## Seçilmiş bölüm
===
Güray Öz
Güray Öz guray@cumhuriyet.com.tr Son Yazısı / Tüm Yazıları

Susmayacaksın

25 Mayıs 2014 Pazar

Söyleyecek söz bulamıyorsan, yüzüne haykıran muktedirin sözleri karşısında nutkun tutulmuşsa ne yapacaksın? Susacak mısın? Hayır; söz artık bir başka boyuta taşınmalı o zaman. Çünkü susarsan, teslim olmuşsun, dayatılana boyun eğmişsin demektir
Eğer misin?
“Demokrasiye inanmak enayiliğinden vazgeçmenin de bir zamanı olduğunu” söylemişti bir zamanlar tanınmış bir entelektüel. Zamanı yoktur; hiç inanmamak, kuşku duymak daha doğrudur. Çünkü “temsili demokrasi”, sizi ve size benzemeyenleri aynı anda temsil edeceğinize inandığınız kişiyi ya da kişileri seçmek demektir. Oysa ne sizi, ne ötekileri temsil ederler. Temsil ettikleri devletin egemen sisteme göre kurgulanmış genel geçer kurallarıdır.
Onlarla olan ilişkiniz ise benzetmede kusur aranmaz, teşbihte hata olmaz, tıpkı “genel çıkar” olarak tarif edilen, “sistemin çıkarı” ile olan ilişkiniz gibidir. Onlar artık sana “yabancılaşmış” kişilerdir, devletin senin adına sana karşı işe yarar elemanlarıdır. Onlardır artık sana “sus” diyenler. Susar mısın?

***

Devlet, sistem açısından makul, genel çizginin aşılmamasını sağlamak üzere içinde barındırdığı muhalefeti bile dinlemez hale gelir ve çizgiyi aşanı, güncelden örnek verelim, “polisin sabrına şaşıyorum” diyeni zaman içinde tüm kurumlarıyla destekler. O zaman işte “demokrasinin” tümüyle iflas ettiği zamandır ve sana “boyun eğ ve kurtul” denilir.
Eğer ve kurtulur musun?
Eğersin belki boynunu ama kurtulamazsın.
Kurtulamazsın çünkü boyun eğdirme halkasını adım adım genişleten devletin muktediri sana bir kurtuluş kapısı açmayacak, sana kaçabileceğin bir sığınak bırakmayacaktır. Tarih böyle anlatıyor ve tarihin hikâyelerinin ezici çoğunluğunda, örneğin “sıra bana geldiğinde beni savunacak hiç kimse kalmamıştı” diyen Papaz Niemöller’in hikâyesinde anlatılan budur.
===
## Verilen kayıtlar

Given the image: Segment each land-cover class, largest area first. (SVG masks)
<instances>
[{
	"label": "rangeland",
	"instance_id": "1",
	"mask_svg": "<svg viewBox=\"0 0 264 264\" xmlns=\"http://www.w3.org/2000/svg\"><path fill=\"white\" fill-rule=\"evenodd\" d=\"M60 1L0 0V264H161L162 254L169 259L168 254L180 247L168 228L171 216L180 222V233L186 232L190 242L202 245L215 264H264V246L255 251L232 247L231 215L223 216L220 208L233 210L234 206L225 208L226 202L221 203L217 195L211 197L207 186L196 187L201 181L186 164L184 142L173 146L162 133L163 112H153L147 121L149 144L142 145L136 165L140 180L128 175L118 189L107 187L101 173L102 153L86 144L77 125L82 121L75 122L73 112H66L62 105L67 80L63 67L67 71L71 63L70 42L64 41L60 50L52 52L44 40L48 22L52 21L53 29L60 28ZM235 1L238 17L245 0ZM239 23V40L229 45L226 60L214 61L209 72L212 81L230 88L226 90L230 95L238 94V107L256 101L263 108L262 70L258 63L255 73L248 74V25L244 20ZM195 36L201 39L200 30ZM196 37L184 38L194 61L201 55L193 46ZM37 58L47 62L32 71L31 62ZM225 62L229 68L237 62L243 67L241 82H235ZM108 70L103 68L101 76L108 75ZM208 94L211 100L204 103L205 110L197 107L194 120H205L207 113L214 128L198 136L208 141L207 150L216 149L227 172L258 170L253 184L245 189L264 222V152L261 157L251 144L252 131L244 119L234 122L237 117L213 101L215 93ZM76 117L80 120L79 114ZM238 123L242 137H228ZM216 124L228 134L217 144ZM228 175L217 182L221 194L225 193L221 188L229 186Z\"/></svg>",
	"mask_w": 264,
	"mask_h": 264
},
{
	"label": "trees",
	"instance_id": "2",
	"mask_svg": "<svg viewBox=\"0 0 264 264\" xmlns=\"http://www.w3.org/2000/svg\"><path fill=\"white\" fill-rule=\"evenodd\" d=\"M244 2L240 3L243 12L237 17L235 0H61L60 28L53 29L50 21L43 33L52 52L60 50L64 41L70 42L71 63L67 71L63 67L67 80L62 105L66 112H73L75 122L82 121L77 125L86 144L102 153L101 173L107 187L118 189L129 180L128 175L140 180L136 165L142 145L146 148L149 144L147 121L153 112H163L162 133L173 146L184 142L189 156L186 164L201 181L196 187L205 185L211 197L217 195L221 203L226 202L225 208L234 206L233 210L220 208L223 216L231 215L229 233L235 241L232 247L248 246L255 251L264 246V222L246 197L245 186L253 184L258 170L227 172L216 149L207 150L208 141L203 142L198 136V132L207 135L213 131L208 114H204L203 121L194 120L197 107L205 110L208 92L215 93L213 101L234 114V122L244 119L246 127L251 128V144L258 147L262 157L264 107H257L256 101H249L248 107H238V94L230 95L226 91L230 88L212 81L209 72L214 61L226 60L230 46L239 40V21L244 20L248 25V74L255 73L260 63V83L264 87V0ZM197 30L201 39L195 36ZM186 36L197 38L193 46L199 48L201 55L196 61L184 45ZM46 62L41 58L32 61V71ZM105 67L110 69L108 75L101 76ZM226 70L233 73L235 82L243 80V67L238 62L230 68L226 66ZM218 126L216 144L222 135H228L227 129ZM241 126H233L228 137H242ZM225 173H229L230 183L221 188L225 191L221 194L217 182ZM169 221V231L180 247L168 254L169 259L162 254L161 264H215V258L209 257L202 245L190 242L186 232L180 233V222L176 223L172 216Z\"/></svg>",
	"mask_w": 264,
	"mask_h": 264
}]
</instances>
===
## Yapılacak işler
[1] Seçilmiş bölümde "sıra bana geldiğinde beni savunacak hiç kimse kalmamıştı" sözü kime ait olarak gösterilir?
[2] Kayıtların başından "1L0 0V264H161L162 254L169" ifadesini içeren satıra kadar uzanan kısmı, iki ucu da dahil olmak üzere kelimesi kelimesine yazınız.
Seçilmiş bölüm ile kayıtlar ayrı kaynaklardan alınmıştır.

## Cevaplar
[1] Papaz Niemöller'e.

[2]
Given the image: Segment each land-cover class, largest area first. (SVG masks)
<instances>
[{
	"label": "rangeland",
	"instance_id": "1",
	"mask_svg": "<svg viewBox=\"0 0 264 264\" xmlns=\"http://www.w3.org/2000/svg\"><path fill=\"white\" fill-rule=\"evenodd\" d=\"M60 1L0 0V264H161L162 254L169 259L168 254L180 247L168 228L171 216L180 222V233L186 232L190 242L202 245L215 264H264V246L255 251L232 247L231 215L223 216L220 208L233 210L234 206L225 208L226 202L221 203L217 195L211 197L207 186L196 187L201 181L186 164L184 142L173 146L162 133L163 112H153L147 121L149 144L142 145L136 165L140 180L128 175L118 189L107 187L101 173L102 153L86 144L77 125L82 121L75 122L73 112H66L62 105L67 80L63 67L67 71L71 63L70 42L64 41L60 50L52 52L44 40L48 22L52 21L53 29L60 28ZM235 1L238 17L245 0ZM239 23V40L229 45L226 60L214 61L209 72L212 81L230 88L226 90L230 95L238 94V107L256 101L263 108L262 70L258 63L255 73L248 74V25L244 20ZM195 36L201 39L200 30ZM196 37L184 38L194 61L201 55L193 46ZM37 58L47 62L32 71L31 62ZM225 62L229 68L237 62L243 67L241 82H235ZM108 70L103 68L101 76L108 75ZM208 94L211 100L204 103L205 110L197 107L194 120H205L207 113L214 128L198 136L208 141L207 150L216 149L227 172L258 170L253 184L245 189L264 222V152L261 157L251 144L252 131L244 119L234 122L237 117L213 101L215 93ZM76 117L80 120L79 114ZM238 123L242 137H228ZM216 124L228 134L217 144ZM228 175L217 182L221 194L225 193L221 188L229 186Z\"/></svg>",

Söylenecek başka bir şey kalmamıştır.